Dataset entries
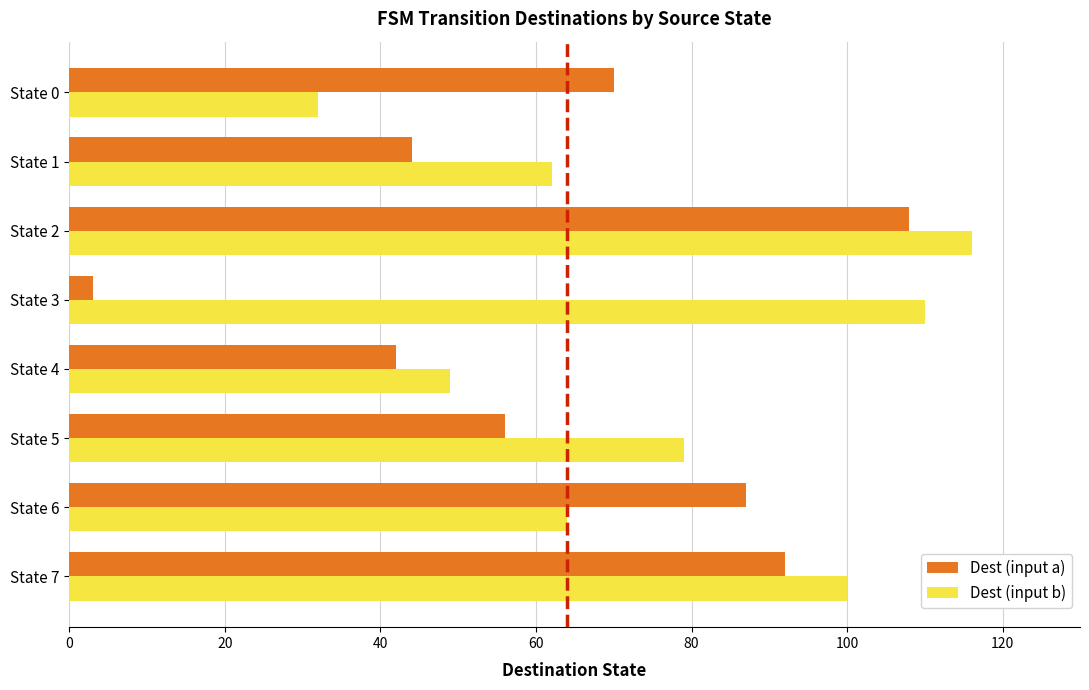

List the labels in order of Dest (input a) value, smallest first.

State 3, State 4, State 1, State 5, State 0, State 6, State 7, State 2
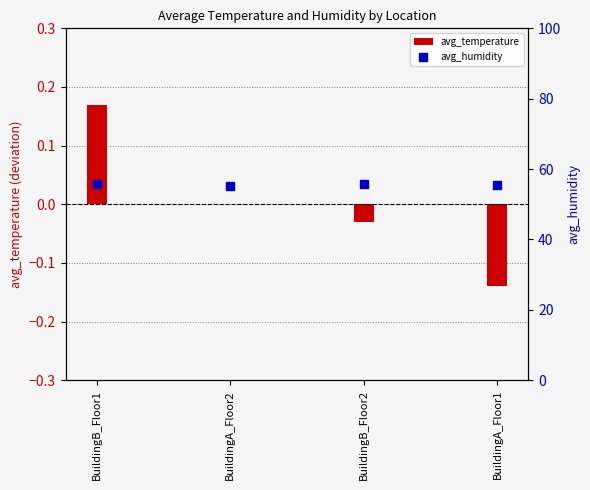

Is the value of avg_humidity at BuildingA_Floor2 greater than the value of avg_temperature at BuildingA_Floor1?

Yes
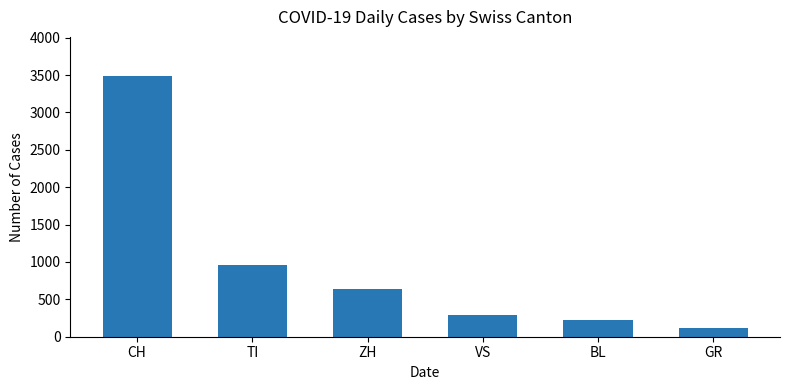

Where is the data nearest to the value 1804?

TI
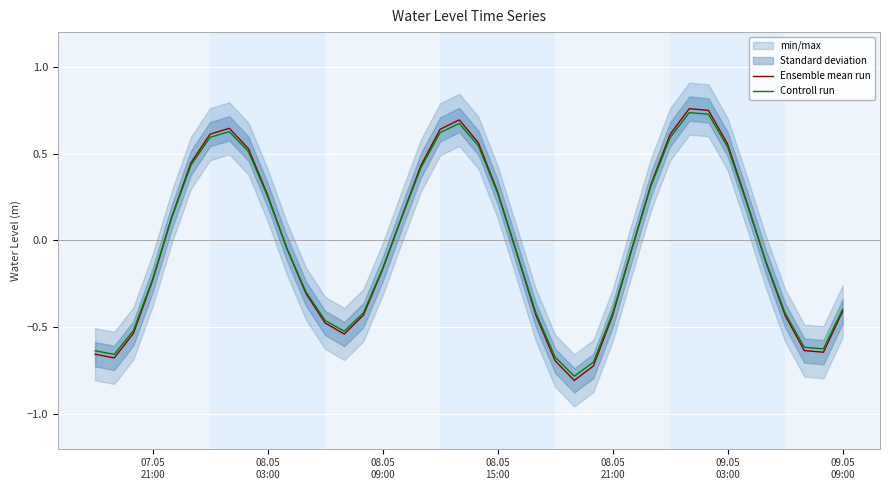

What is the difference between the maximum and minimum values in the Controll run series?

1.5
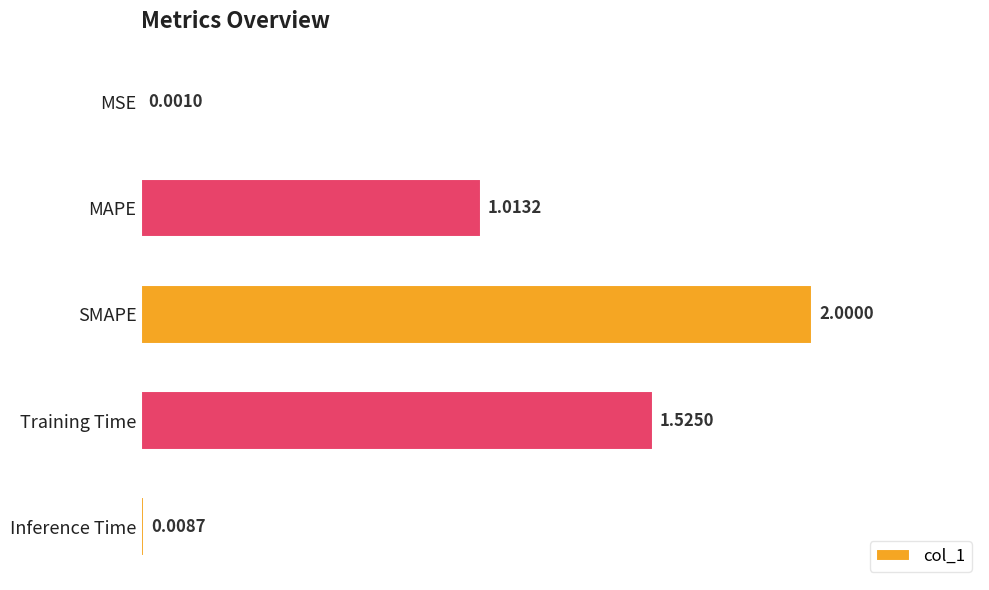

Where is the data nearest to the value 1?

MAPE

Exercise brief: Rewrite the part of the entries that opens with the line containing "State 3, State" and runs to the end of the entries, changing every "nearest" to "closest" and leaving everything else unchanged. Omit the pictures from your answer.

Exercise result:
State 3, State 4, State 1, State 5, State 0, State 6, State 7, State 2

Is the value of avg_humidity at BuildingA_Floor2 greater than the value of avg_temperature at BuildingA_Floor1?

Yes

Where is the data closest to the value 1804?

TI

What is the difference between the maximum and minimum values in the Controll run series?

1.5

Where is the data closest to the value 1?

MAPE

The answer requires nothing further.